Eu me lembro de quando éramos crianças e brincávamos o carnaval em Jacaraípe, litoral capixaba. Todos os primos juntos em uma casa enorme, fantasias diferentes e uma matinê em um clube lindo chamado Riviera. A preparação já era uma festa. Bailarinas, Batman, Robin, Super Man, gatinhas e tudo mais o que a imaginação deixasse e as mães conseguissem realizar.

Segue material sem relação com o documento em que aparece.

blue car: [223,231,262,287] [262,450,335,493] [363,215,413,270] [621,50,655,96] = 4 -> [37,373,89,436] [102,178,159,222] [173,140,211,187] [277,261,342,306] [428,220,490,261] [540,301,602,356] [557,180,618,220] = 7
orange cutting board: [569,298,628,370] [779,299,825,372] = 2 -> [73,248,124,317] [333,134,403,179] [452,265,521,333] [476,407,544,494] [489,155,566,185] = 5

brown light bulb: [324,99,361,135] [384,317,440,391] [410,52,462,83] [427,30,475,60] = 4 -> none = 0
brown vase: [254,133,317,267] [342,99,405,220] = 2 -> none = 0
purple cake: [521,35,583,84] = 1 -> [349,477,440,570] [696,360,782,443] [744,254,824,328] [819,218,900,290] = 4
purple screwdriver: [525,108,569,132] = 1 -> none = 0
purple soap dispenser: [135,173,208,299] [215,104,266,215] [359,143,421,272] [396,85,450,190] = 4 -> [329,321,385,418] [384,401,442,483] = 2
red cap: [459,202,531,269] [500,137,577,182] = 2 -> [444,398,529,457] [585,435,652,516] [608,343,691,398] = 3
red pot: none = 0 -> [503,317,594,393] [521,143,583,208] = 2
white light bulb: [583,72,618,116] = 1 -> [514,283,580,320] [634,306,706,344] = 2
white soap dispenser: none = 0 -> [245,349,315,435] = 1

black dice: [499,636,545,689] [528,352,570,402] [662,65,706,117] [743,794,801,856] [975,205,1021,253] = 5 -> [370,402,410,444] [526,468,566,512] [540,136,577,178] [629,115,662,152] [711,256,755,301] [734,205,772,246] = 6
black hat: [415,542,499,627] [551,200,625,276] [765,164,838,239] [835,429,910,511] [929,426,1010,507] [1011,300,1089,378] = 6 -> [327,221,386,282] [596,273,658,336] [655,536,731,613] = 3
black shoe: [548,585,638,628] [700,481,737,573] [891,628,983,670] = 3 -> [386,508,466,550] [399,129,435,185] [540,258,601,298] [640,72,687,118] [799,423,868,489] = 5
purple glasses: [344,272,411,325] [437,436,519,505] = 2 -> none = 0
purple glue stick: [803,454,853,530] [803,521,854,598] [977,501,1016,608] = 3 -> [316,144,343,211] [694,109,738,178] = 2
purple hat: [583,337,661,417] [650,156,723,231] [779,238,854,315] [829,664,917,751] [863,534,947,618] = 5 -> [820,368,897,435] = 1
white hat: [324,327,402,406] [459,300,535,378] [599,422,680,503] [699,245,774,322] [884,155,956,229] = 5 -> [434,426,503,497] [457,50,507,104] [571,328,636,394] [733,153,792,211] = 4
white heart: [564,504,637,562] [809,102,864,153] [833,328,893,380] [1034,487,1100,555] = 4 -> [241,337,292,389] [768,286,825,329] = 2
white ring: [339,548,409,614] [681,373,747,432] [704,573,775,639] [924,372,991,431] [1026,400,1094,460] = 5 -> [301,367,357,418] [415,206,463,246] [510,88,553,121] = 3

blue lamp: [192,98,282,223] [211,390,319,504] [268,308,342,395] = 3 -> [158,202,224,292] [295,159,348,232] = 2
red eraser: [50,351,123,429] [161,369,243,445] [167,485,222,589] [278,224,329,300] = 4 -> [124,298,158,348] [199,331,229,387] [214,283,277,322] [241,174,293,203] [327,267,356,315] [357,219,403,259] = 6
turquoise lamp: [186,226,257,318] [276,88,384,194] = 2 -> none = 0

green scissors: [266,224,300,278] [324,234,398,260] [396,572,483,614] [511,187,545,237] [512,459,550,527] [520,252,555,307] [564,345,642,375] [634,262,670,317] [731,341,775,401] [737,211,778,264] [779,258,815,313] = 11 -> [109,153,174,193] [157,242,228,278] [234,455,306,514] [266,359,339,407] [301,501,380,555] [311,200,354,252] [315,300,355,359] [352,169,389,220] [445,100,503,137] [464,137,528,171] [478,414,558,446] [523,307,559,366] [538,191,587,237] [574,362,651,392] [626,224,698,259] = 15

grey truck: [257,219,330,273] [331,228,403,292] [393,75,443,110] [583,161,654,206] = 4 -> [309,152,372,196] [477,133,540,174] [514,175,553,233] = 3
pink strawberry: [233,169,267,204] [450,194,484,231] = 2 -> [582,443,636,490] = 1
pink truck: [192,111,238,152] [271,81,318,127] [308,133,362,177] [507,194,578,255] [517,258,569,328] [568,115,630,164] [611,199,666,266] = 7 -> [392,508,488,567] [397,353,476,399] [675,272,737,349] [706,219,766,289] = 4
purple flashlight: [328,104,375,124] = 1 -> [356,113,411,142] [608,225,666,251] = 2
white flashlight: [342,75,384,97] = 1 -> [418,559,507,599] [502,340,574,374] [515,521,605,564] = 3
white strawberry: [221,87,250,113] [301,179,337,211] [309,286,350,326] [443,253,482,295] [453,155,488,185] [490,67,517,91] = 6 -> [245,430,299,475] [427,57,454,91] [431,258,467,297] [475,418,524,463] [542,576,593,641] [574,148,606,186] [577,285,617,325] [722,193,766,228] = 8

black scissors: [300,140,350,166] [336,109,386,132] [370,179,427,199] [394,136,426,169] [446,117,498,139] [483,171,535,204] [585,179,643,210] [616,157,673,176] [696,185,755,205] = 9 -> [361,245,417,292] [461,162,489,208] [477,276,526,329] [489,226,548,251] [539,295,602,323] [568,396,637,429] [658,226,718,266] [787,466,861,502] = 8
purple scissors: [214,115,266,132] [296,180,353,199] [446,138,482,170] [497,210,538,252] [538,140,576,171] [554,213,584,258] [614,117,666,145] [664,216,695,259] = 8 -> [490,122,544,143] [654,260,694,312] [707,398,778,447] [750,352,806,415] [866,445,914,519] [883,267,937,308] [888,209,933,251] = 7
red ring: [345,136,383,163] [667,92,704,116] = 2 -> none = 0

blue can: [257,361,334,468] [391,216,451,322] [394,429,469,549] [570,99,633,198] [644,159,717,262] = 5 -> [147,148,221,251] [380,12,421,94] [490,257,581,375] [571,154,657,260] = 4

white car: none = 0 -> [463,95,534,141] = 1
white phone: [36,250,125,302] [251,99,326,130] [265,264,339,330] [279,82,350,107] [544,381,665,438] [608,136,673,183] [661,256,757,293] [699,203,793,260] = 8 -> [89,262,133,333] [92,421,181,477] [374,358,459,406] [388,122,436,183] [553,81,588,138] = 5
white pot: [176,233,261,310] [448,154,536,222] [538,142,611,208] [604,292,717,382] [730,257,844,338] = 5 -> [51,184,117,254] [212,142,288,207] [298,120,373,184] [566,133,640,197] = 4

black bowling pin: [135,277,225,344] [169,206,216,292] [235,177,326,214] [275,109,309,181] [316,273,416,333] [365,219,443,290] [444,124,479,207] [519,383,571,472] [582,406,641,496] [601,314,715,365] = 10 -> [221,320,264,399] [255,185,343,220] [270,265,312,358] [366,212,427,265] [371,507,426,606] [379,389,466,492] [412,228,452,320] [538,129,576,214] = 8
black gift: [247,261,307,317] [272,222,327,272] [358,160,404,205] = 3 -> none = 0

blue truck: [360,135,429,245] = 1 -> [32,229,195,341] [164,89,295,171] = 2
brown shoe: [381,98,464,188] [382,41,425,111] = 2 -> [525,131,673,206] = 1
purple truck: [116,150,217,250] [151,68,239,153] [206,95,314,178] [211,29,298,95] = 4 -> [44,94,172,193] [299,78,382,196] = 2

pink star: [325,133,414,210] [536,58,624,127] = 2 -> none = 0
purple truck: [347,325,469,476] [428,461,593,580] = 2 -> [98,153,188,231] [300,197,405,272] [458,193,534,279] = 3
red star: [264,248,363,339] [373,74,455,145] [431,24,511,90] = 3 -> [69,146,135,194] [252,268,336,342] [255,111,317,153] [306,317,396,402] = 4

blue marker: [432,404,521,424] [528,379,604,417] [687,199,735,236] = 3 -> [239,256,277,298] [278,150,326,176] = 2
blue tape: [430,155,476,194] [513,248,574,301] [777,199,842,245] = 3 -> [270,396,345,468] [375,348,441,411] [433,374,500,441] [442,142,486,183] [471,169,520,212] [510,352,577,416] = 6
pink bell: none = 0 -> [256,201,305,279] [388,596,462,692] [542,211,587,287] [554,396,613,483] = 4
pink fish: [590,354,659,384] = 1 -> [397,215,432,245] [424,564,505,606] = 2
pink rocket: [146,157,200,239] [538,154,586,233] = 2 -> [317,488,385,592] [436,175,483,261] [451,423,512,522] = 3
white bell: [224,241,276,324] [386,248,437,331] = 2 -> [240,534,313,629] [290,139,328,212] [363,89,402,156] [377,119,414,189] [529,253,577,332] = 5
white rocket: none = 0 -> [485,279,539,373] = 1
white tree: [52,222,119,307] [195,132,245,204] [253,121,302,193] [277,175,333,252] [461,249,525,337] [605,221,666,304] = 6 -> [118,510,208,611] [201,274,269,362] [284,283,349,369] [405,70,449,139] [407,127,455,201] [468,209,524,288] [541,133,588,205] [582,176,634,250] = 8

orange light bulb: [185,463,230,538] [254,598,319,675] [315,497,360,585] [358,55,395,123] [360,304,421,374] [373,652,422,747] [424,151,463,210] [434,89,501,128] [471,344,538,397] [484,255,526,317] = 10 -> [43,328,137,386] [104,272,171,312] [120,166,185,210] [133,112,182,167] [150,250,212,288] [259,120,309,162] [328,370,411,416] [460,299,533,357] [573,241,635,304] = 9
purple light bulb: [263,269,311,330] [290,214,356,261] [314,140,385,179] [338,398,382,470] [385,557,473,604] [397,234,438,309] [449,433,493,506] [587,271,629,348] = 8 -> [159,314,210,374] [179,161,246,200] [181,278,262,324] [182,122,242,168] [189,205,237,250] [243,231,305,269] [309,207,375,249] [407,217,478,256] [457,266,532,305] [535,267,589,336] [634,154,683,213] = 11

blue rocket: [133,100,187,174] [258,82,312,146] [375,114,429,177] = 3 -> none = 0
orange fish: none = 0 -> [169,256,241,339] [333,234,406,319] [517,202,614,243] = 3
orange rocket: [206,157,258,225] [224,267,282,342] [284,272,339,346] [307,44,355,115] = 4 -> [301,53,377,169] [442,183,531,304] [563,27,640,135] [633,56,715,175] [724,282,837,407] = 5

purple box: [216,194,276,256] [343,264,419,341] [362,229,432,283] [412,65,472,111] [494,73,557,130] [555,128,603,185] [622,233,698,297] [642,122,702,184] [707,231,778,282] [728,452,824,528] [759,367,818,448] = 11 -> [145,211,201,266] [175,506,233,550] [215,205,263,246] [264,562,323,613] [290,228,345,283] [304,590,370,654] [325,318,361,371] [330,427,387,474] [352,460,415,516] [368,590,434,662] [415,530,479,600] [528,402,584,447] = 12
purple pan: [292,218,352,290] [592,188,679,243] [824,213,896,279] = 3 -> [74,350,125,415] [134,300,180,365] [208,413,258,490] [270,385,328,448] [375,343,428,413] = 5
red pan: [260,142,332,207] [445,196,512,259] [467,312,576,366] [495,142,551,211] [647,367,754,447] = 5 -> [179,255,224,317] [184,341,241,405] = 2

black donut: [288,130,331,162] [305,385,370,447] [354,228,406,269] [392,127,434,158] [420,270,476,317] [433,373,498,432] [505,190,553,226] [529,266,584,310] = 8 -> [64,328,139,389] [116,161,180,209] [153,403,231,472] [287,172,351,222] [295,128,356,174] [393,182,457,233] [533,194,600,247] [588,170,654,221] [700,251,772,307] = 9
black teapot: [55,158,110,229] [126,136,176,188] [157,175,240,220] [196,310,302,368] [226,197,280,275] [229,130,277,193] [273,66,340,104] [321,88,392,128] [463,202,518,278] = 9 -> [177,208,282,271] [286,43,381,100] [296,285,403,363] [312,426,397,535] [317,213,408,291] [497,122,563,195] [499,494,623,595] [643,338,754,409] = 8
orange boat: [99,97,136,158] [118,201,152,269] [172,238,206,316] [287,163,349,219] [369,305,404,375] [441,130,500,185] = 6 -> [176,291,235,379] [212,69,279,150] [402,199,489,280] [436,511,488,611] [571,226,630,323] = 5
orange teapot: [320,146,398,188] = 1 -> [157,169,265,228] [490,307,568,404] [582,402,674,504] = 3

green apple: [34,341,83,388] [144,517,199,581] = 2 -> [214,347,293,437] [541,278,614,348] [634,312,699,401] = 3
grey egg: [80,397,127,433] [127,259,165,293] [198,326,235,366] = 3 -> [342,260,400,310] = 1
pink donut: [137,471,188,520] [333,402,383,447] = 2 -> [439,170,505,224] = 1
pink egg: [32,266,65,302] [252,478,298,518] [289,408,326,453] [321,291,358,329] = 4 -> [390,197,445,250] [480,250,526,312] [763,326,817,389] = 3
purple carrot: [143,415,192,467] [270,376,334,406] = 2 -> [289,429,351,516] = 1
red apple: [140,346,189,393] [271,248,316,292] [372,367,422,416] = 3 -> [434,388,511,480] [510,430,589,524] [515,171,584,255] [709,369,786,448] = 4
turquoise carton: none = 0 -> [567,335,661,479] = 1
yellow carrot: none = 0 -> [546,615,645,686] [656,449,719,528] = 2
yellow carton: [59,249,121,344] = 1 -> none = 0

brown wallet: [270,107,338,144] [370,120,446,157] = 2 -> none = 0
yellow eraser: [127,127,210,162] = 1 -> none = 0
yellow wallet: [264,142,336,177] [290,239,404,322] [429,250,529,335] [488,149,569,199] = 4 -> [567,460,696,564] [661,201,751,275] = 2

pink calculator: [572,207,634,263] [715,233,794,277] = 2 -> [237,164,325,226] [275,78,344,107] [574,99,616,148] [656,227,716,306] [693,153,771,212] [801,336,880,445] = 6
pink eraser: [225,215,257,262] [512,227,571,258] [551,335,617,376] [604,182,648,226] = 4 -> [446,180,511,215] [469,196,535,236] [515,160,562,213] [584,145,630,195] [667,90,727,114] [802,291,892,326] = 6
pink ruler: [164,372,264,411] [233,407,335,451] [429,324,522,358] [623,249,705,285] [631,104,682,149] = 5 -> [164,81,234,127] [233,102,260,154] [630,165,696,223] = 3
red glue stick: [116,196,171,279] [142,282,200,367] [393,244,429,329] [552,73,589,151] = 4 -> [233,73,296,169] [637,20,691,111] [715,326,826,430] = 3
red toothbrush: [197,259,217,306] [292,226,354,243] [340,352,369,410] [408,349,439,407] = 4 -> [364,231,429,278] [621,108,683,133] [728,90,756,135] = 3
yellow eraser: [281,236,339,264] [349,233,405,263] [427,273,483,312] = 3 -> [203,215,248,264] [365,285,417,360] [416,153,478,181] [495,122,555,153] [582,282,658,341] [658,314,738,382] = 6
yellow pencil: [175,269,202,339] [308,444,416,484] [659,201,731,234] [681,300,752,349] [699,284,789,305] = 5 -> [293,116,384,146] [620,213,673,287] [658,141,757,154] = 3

No clube, brincadeiras, marchinhas de carnaval, muito confete e serpentina. E à noite, esgotados, dormíamos sob os cuidados da sempre super vovó Wanda enquanto chegava a vez dos nossos pais irem ao baile do mesmo clube. Sempre achei que fosse chegar a minha vez de deixar meus filhos dormindo aos cuidados dos avós para ir ao tão sonhado baile da carnaval do Riviera. Logo depois, trocamos Jacaraípe por Guarapari, e os nossos verões e carnavais eram passados lá. Chegamos a ir algumas vezes na matinê do clube Siribeira, e até mesmo aos bailes à noite, quando já tínhamos uns quatorze, quinze anos. Mas logo depois, os bailes deixaram de existir. Não sei se porque o clube deixou de fazê-los ou se porque as pessoas perderam o interesse. Cidade maravilhosa, Mamãe eu quero, A cabeleira do Zezé, Pierrot e Colombina só eram mesmo lembrados por grupinhos de saudosos senhores e senhoras que tocavam seus instrumentos isolados em algum canto. Arlequim não chorava mais pelo amor da Colombina, mas sim acompanhava um trio elétrico afogando todas as mágoas do ano ao som de axé. Passou até a competir com outros pierrot solitários em um jogo cujo vencedor era aquele que beijasse mais colombinas diferentes em uma só noite. Dificilmente Arlequim estava em condições de lembrar o tal número para se sagrar vencedor, mas, o que importa? Que não me levem a mal, hoje é carnaval! Colombinas passaram a agir da mesma forma, afinal, elas tem direitos iguais. No carnaval e em qualquer época do ano.
Alecrins e Colombinas deixaram as fantasias de lado e passaram a vestir-se todos iguais, pois, fantasia, agora, se chama Abadá, e é o passaporte para seguir o trio elétrico escolhido de forma, digamos, protegida. Melhor? Pior? Não sei. Nunca vivi o carnaval do Abadá. Não ainda. E não sei se viverei. Agora, com minhas filhas, voltei à Guarapari aonde passei muitos de meus carnavais e me surpreendi com o que vi. A rua cheia de crianças fantasiadas, pierrots, colombinas, palhacinhos, fadinhas, borboletas, super-heróis, todos com muito confete e serpentina e devidamente acompanhados de seus pais. Crianças de todas as idades. As antigas marchinhas de carnaval dominavam as caixas de som, alternando-se com algumas músicas de axé e sambas-enredo. Alguns blocos com os necessários passaportes chamados Abadás, mas muita, muita fantasia, na verdadeira acepção da palavra.
E um carro de som passou anunciando que, às quatro horas da tarde, haveria matinê no Siribeira Clube, para minha surpresa. Eu, claro, vesti as minhas pequenas com suas fantasias. Laura, uma havainana linda e colorida. Elisa, uma abelhinha deliciosa e igualmente linda. Serpentinas e confetes a postos, adentramos no salão, devidamente decorado com máscaras e serpentinhas coloridas. Quantos risos, quanta alegria...E elas ali, em meio a princesas, caveiras, joaninhas, piratas, pedritas e personagens do Walt Disney.
Não sei se daqui a alguns anos elas serão colombinas no salão ou seguidoras desenfreadas de trios elétricos, nem sei se gostarão de carnaval ou não. Sei que viveram neste carnaval uma fantasia de verdade, uma mentira fantasiada, uma celebração da alegria, uma oportunidade de ser o personagem de seus sonhos, pelo menos por alguns momentos, da mesma forma como eu já vivi. Assim, a vida mostra o seu outro lado, dando a oportunidade de levarmos essa alegria para todos os outros dias comuns, afinal, não precisa ser carnaval para realizarmos sonhos e sermos felizes, seja chorando por uma colombina, seja atrás do trio elétrico. Não importa. Importa sim, sabermos fazer da fantasia uma realidade, em qualquer dia do ano.